Прочитал в «Неделе» твой отлуп «наследникам». Зря ты их и себя утешаешь – все мы его «наследники», и если бы не были таковыми, у него и у его сторожевых псов основы не было бы. Мы и жертвы, и претворители его. Я тоже только раз, перед нашей первой артподготовкой видел на снарядах, приготовленных к заряжению, написанное «За Сталина», а «ура» вообще ни разу не слышал, хотя воевал в более благоприятные времена, на фронте, бестолково наступавшем, но это ничего не решает, Вячеслав. Все мы, все наши гены, косточки, кровь, даже говно наше пропитаны были временем и воздухом, сотворенным Сталиным. Мы и сейчас ещё во многом его дети, хотя и стыдно даже себе в этом признаться. Слава богу, что уже не боимся, а лишь стыдимся.

Я совершенно сознательно не вступил на фронте в партию, хотя во время нашего стояния 1944 года политотделы, охваченные бурной деятельностью, махали после боя руками, клацали зубами и болтали своими языками, загоняя всех в партию, даже целые взводы делая коммунистическими. Не миновало это мероприятие и наш взвод, наполовину выбитый, а мы делали работу за целый взвод – война-то никуда не делась. Делали хуже, чем укокошенный взвод, копали уже и неглубоко, разведку вели тяп-ляп, связь была вся в узлах, радиосвязь полевая вообще не работала. Спать-то ведь и нам часок-другой надо было, и есть хоть раз в сутки требовалось. Как я увернулся, одному богу известно!

Но видевший расстрел людей в Игарке, знавший о переселении «кулаков» такое, что и во сне увидеть не дай бог, ведавший о строительстве Норильска и не всё, но достаточно много получивший объяснений о книге «Поднятая целина» в пятнадцать лет от очень «осведомлённых» бывших крестьян, с которыми лежал долго в больнице, и там, хихикая от восторга, прочитавший этот штрейкбрехерский роман, особенно вредный и «нужный» в ту пору, сам понимаешь, я, «умудревши», созрел, чтоб не иметь дел с той, которая поименовала себя сама – «умом, совестью и честью эпохи»! Совесть – это, надо полагать, Сталин, ум – это, несомненно, Хрущёв, ну а честь – это уж, само собой, красавчик чернобровый Брежнев.

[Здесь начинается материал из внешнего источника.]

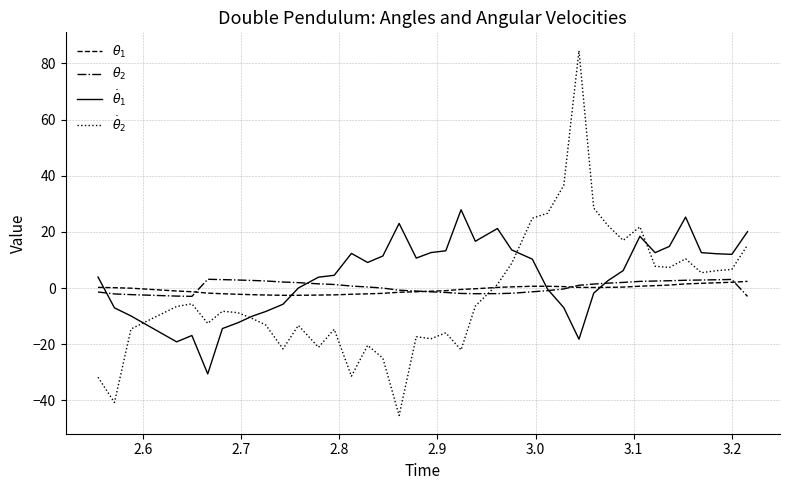

What is the greatest value displayed?

84.6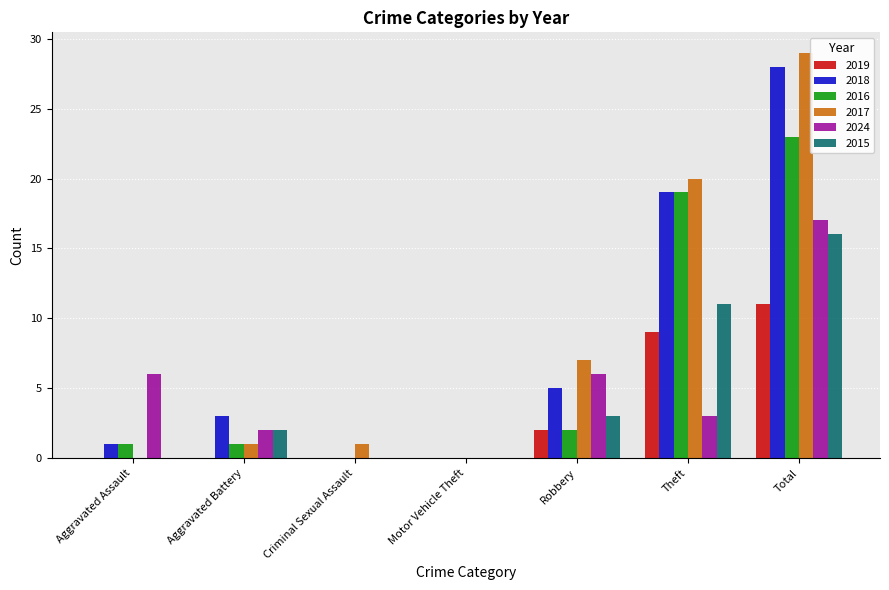

Which series changed the most between Aggravated Assault and Criminal Sexual Assault?

2024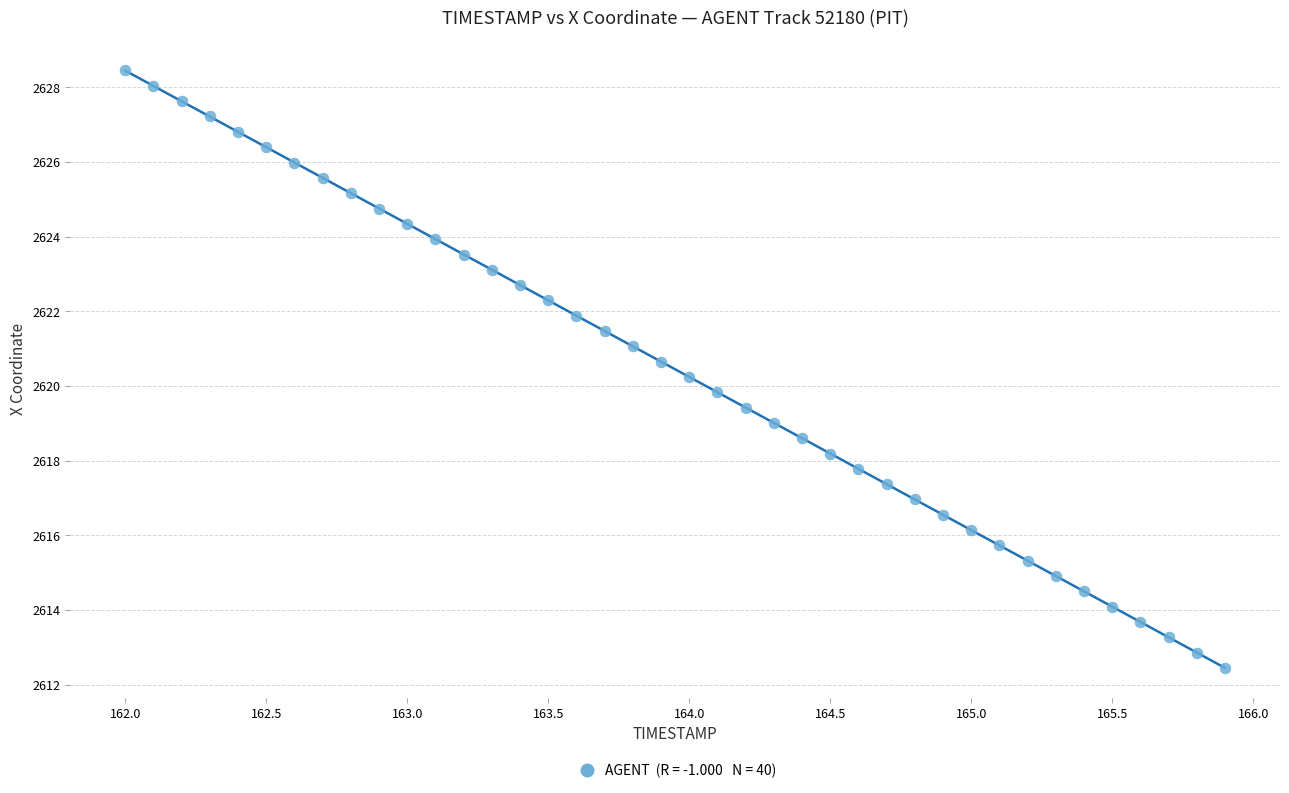

What is the range of Y values (max minus min)?

16.0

Кстати, его преемник, о котором Миша Дудин так точно написал: «Извозчик выбился в цари и умер с перепугу», не стыдился писать, что в 1944 году учился в высшей партшколе, этак тоже, оказывается, шкуру спасали, и кто-то помогал её спасать! А мы той порой, мальчишки, съеденные вшами до костей, делали работу один за пятерых, а то и за десятерых. Нам не до Сталина и не до «ура» было – ткнуться, упасть, уснуть. От усталости, недохватов, от куриной слепоты много погибло, выходило из строя бойцов. Не тебе говорить, когда отупеешь и обессилишь до того, что одна-единственная мысль в голове шевелится: «Скорей бы убило. Отмучился бы».

А в это время росли тыловые службы, комиссары имели по три машины: легковушку для выезда на всякого рода руководящие совещания, «виллис» у большинства так и остался новым, у нашего бригадного комиссара даже краска американская, качественная, на нём не сносилась, третья машина – грузовая, «студебеккер». Там стояли только заправленные «простынями» пишущие машинки и всякого рода вдохновляющие тексты и бумаги, и при них секретарши не старше восемнадцати лет, менявшиеся по мере употребления и отправляемые в тыл для «лечения».

Ох, много, много есть чего скрывать «наследникам»! И я «наследник», да ещё какой!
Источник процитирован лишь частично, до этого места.